• Questions de compréhension:
1. D'après l'extrait sur l'AJPP, dans quelle ville la fille du citoyen était-elle hospitalisée ?
2. Les affirmations suivantes sont-elles conformes à l'extrait sur l'AJPP ? Répondez par oui ou par non en citant les mots décisifs de l'extrait.
(a) La fille du citoyen est atteinte d'un cancer.
(b) Le citoyen a cessé de verser la pension alimentaire.
(c) La mère de la fillette habite la région.
3. Reprenez l'extrait sur l'AJPP après sa dernière phrase et rédigez-en la suite.

== Extrait du texte

Allocation Journalière de Présence Parentale : rétablir une justice dans l’attribution

Un citoyen de ma circonscription m’a alerté sur les difficultés qu’il a rencontrées dans le versement de l’AJPP.

Indépendant, la CAF a refusé de lui verser l’AJPP au motif que sa fille, atteinte d’un cancer, n’était pas domicilié chez lui. Cette situation est d’autant invraisemblable que dans un premier temps il a diminué son temps de travail pour pouvoir s’en occuper davantage (elle était hospitalisée à Nantes alors que la mère de la fillette n’habite pas la région) et dans un second elle a bénéficié de l’Hospitalisation à Domicile chez ce citoyen ! Qui tout en travaillant moins, continuait à verser la pension alimentaire et avait alors la charge réelle de l’enfant.

Cette décision, récurrentes dans les CAF, pose une double difficulté :

  • D’une part, les CAF ne mettent pas en action la jurisprudence de la Cour de cassation (Soc, 31 mars 1994, n°92-1376) qui énonce que la résidence de l’enfant ne peut pas être une condition dans le versement d’une allocation parentale et que le seul critère à retenir doit être celui de la charge effective et permanente (pour lequel notre citoyen est évidemment éligible). Jurisprudence qui, en plus, est constante (2e Civ, 30 novembre 2017, n°16-25572) ;
  • D’autre part, les CAF autorisent les membres d’un couple à prendre simultanément des congés et en conséquence à leur verser une double allocation. Or, ce principe étant autorisé pour les couples, il est plus qu’étonnant qu’il ne le soit pas pour les couples séparés ou divorcés.

====
== Données fournies

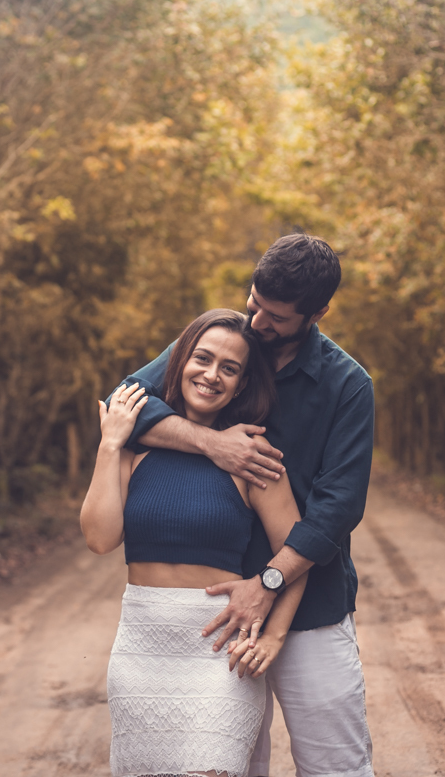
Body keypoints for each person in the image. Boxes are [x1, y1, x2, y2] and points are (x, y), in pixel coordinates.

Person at [117, 234, 375, 777]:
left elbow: (338, 508)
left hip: (310, 608)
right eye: (255, 301)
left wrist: (269, 583)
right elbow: (126, 404)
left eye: (276, 317)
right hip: (216, 614)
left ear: (317, 313)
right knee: (231, 766)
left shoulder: (347, 384)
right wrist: (211, 442)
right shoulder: (228, 340)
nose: (258, 322)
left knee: (336, 767)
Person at [81, 308, 309, 777]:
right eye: (202, 359)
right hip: (140, 653)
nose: (211, 375)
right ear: (180, 361)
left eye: (230, 368)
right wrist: (110, 444)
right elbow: (100, 538)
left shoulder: (250, 458)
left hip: (218, 655)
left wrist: (273, 635)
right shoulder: (134, 449)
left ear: (243, 384)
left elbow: (298, 554)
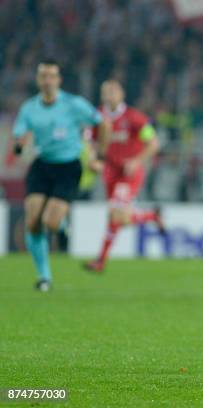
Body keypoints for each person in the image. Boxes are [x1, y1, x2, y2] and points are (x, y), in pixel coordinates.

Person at [12, 59, 110, 291]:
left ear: (58, 80)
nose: (47, 81)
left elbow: (102, 124)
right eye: (43, 76)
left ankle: (62, 223)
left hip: (68, 167)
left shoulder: (73, 104)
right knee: (33, 222)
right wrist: (20, 145)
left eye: (51, 76)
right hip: (42, 165)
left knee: (51, 222)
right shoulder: (29, 108)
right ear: (38, 80)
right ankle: (44, 276)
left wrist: (100, 156)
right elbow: (20, 136)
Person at [84, 80, 165, 272]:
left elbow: (153, 144)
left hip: (129, 174)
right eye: (106, 92)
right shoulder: (97, 118)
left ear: (122, 95)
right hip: (110, 173)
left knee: (116, 214)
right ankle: (150, 216)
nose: (109, 96)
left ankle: (100, 261)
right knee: (119, 218)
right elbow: (88, 140)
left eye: (113, 92)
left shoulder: (135, 118)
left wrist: (137, 161)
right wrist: (93, 159)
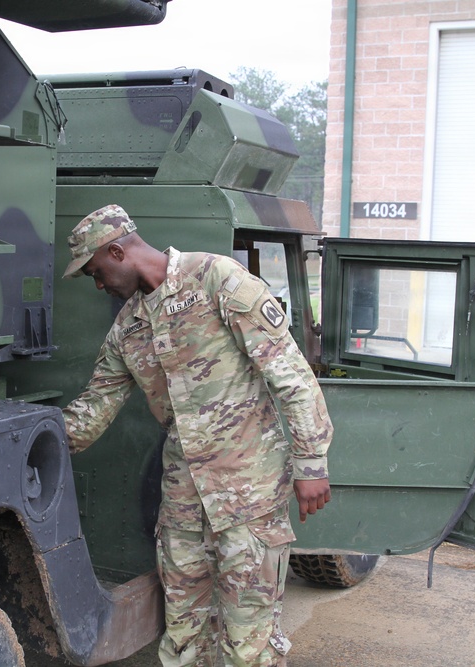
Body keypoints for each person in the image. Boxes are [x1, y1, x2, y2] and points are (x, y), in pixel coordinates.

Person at [60, 204, 333, 667]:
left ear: (117, 251)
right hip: (183, 499)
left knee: (249, 639)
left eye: (96, 272)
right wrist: (27, 438)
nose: (99, 284)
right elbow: (92, 411)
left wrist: (311, 464)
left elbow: (291, 375)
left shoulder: (215, 279)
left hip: (248, 489)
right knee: (184, 632)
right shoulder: (128, 329)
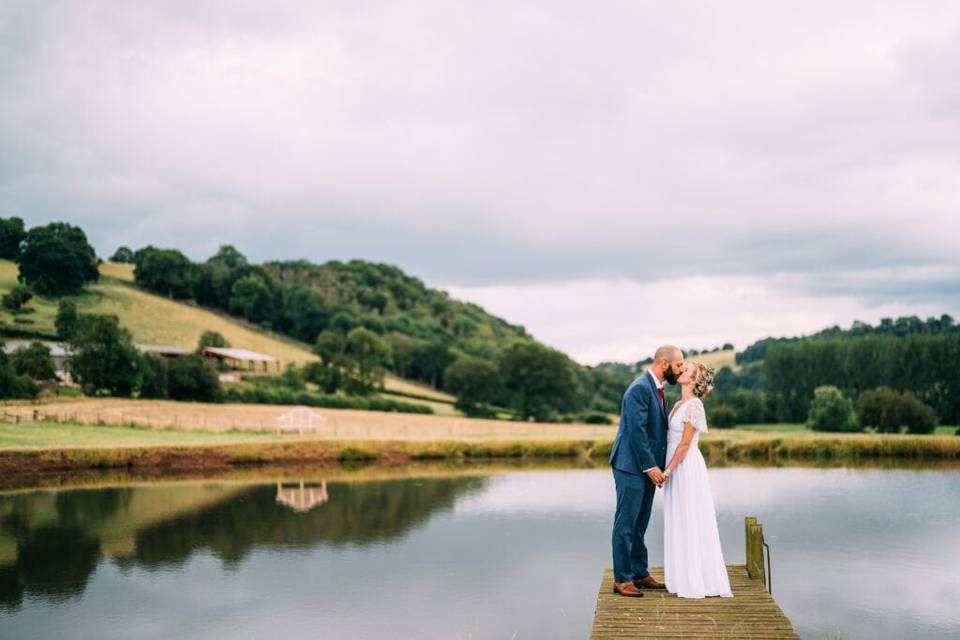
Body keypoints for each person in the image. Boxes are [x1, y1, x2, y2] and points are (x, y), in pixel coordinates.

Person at [608, 345, 685, 597]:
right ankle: (622, 579)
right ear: (664, 363)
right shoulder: (639, 389)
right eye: (678, 365)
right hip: (631, 466)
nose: (680, 370)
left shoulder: (656, 389)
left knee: (640, 523)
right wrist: (651, 466)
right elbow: (637, 432)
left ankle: (639, 573)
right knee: (626, 523)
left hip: (644, 467)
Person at [662, 362, 733, 598]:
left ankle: (697, 580)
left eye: (687, 369)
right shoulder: (678, 404)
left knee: (691, 517)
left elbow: (684, 444)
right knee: (679, 518)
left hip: (686, 467)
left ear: (694, 380)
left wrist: (668, 470)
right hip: (674, 466)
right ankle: (681, 577)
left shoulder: (694, 405)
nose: (681, 370)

====

• Corrigé des exercices:
1. À Nantes.

2.
(a) Oui : « sa fille, atteinte d’un cancer »
(b) Non : « continuait à verser la pension alimentaire »
(c) Non : « la mère de la fillette n’habite pas la région »

3.
Il existe donc une réelle problématique dans le versement de l’AJPP au membre du couple séparé ou divorcé chez qui l’enfant n’est pas domicilié. Cette situation est loin d’être rare et pourtant le plus souvent ce sont les deux parents, séparés ou non qui prennent du temps pour leur enfant !

Cet amendement est donc un amendement de bon sens qui vise à inscrire dans la loi le fait que la domiciliation de l’enfant ne peut pas être retenue dans les conditions pour le versement de l’AJPP au parent aidant.

Lors de la défense dans l’hémicycle, mon amendement a reçu le soutien de la rapporteure et de la commission, légitimant cette demande. Il n’a toutefois pas reçu le soutien du Gouvernement qui à travers Agnès Buzyn s’est positionné en défaveur.